A narrativa utilizada pelos atores sobre a importância do projeto para a sociedade ressalta a participação popular na condução do processo e como estratégia utilizada para conquistar a sensibilidade dos demais deputados presentes na Assembleia. Segundo Isolda Dantas, essa foi umas das estratégias empregadas para garantir a aprovação do PL. “O projeto precisa ter um apelo social, precisa ter a sociedade para se justificar e ele não morrer. Porque pode ter um projeto e eles [deputados] falam assim: legal, mas não teve a sociedade mobilizada?”. Ou seja, na fala da deputada, fica evidente a preocupação com o apoio popular que alguns projetos deveriam ter, inclusive ressaltando que se não há apoio popular pode enfraquecer a articulação para a votação na Assembleia.

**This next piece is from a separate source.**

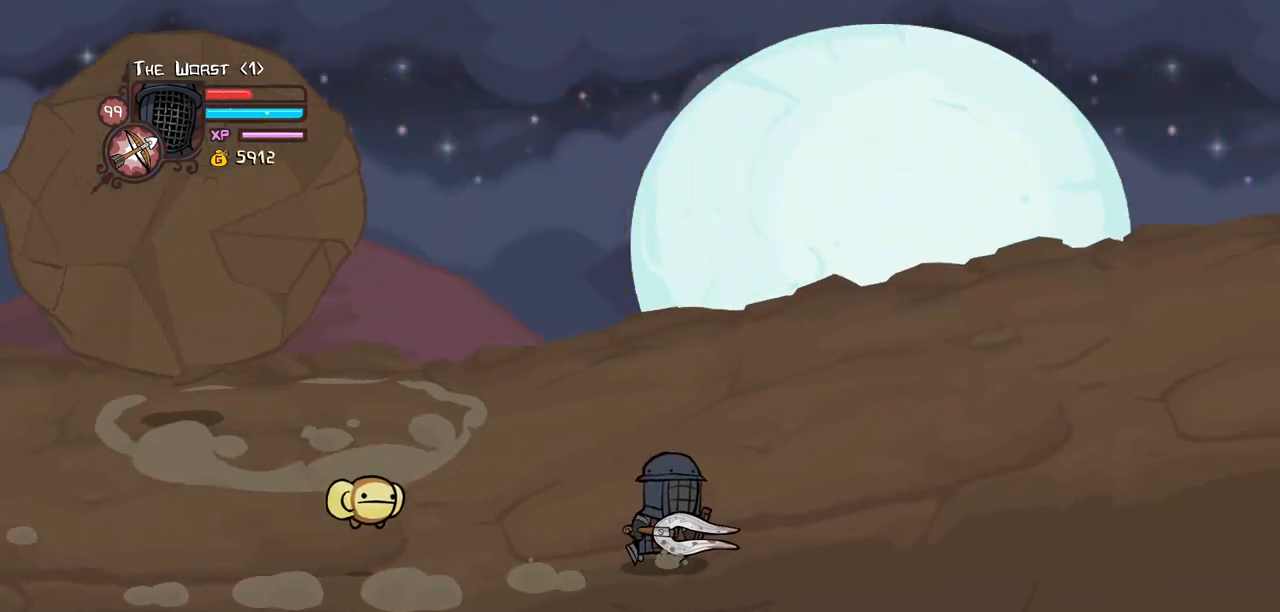
{"keys": ["right"], "events": []}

Todos os entrevistados representantes dos movimentos ressaltaram que o fato de o programa ser uma demanda antiga dos movimentos que atuam no campo e ter sido construído com a participação da sociedade, fez com que nenhum deputado votasse contrário à sua aprovação. De acordo com a representante da Fetraf, a articulação entre os movimentos e os discursos reproduzidos nos espaços de discussão foram fundamentais para que os deputados aprovassem o projeto. Segundo ela:

Em toda movimentação que acontecia do Pecafes, as federações e sindicatos se articulavam para ir à Assembleia para sensibilizar. E os deputados: “opa, peraí, aqui tem um muro maior”. Então isso foi fundamental, essa união dos agricultores. E a gente estava muito afinado no discurso, porque não é de agora né? (E4, informação verbal)

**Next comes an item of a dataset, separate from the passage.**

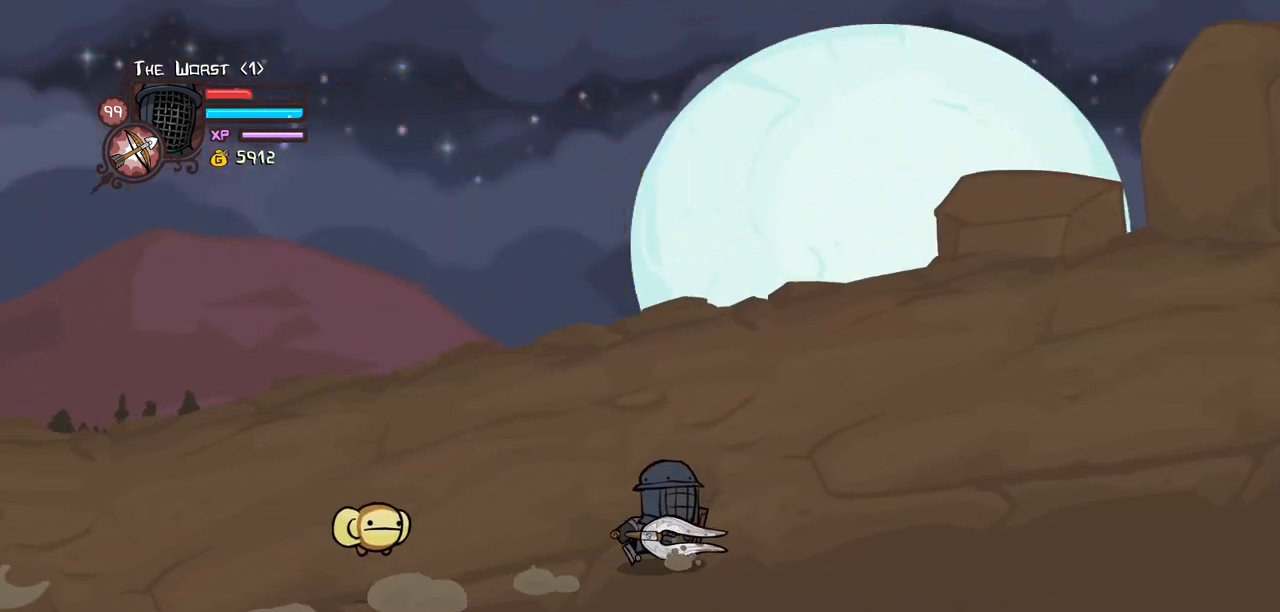
{"keys": ["right"], "events": []}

Nesse ínterim, a deputada propôs a audiência pública intitulada A agricultura familiar e as compras governamentais no RN, que aconteceu no dia 9 de maio de 2019 e contou com a presença de políticos, militantes, acadêmicos e demais representantes da sociedade civil. O objetivo da audiência, segundo a deputada Isolda Dantas, era:

para que a gente possa de forma institucional receber as contribuições para o projeto Lei [...] um projeto Lei que nós apresentamos no nosso mandato, mas fruto de processos anteriores construídos pelos movimentos de agricultura familiar. (Fala da deputada Isolda durante a audiência pública)

Trata-se de mostrar de maneira explícita que havia uma participação anterior que envolveu diversas discussões sobre o projeto em diferentes espaços do estado, seja nos colegiados territoriais,[11] seja nas reuniões com as cooperativas da agricultura familiar e com os sindicatos rurais e que estaria se consolidando no PL.

Para o atual secretário da Sedraf, o momento da audiência pública é simbólico, pois “nós não temos a dimensão desse programa para a agricultura familiar do RN. Ainda mais pelo momento em que estamos vivendo. Ontem tivemos a aprovação da Sedraf, outro pleito histórico [...] as coisas começam a acontecer” (fala do secretário na audiência pública).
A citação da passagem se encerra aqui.